47. The inference that the Tribunal has failed to consider an issue may be drawn from its failure to expressly deal with that issue in its reasons. But that is an inference not too readily to be drawn where the reasons are otherwise comprehensive and the issue has at least been identified at some point. It may be that it is unnecessary to make a finding on a particular matter because it is subsumed in findings of greater generality or because there is a factual premise upon which a contention rests which has been rejected. Where however there is an issue raised by the evidence advanced on behalf of an applicant and contentions made by the applicant and that issue, if resolved one way, would be dispositive of the Tribunal's review of the delegate's decision, a failure to deal with it in the published reasons may raise a strong inference that it has been overlooked.

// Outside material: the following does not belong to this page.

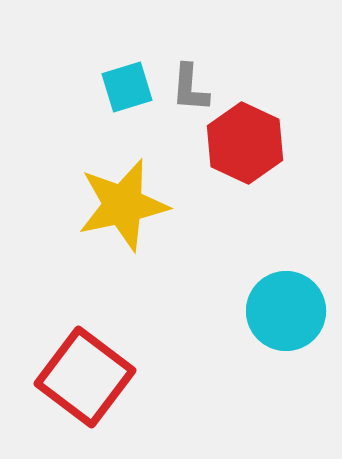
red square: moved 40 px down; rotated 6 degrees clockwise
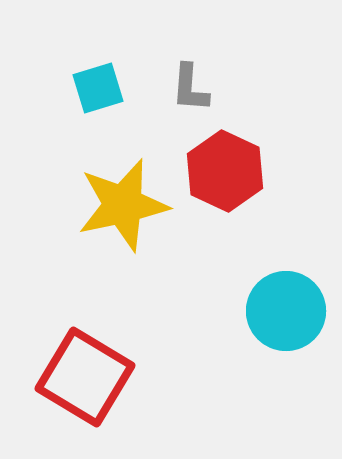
cyan square: moved 29 px left, 1 px down
red hexagon: moved 20 px left, 28 px down
red square: rotated 6 degrees counterclockwise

47 I reject all of these submissions. First, for the reasons set out above, insofar as the 2008 incident is to be treated as evidence, I consider it constituted evidence of such potential significance that, if it were accepted by the Tribunal, it might have led to it reaching a different result. This is so because the source of the evidence was independent of the appellant's parents and was allegedly supported by a death certificate. Further, the evidence itself was much more recent than the 2003 incident that the Tribunal focused on. Thus, on its face, I do not consider the Tribunal could have logically and rationally rejected it on the same basis as it rejected the evidence contained in the other three incidents, viz that it was not independent and it was not recent: see at [40] above.
48 Secondly, while it was, in part, directed to the same issue as the other three incidents, the 2008 incident involved a potentially significant difference: if it were to be accepted by the Tribunal, it may provide evidence that a future intervention by the PSB, involving the appellant's parents, may result in the death of one of them. If so, I do not consider it could seriously be suggested that the death of one of the appellant's parents would not amount to serious harm for the purposes of the Act. The lack of serious harm was, of course, the alternative basis upon which the Tribunal rejected the appellant's claims, based on the other three incidents: see at [40] above.
49 Finally, for either, or both, of the reasons set out above, I do not consider the 2008 incident was subsumed in the findings the Tribunal made at the conclusion of [144] of its reasons, set out at [45] above.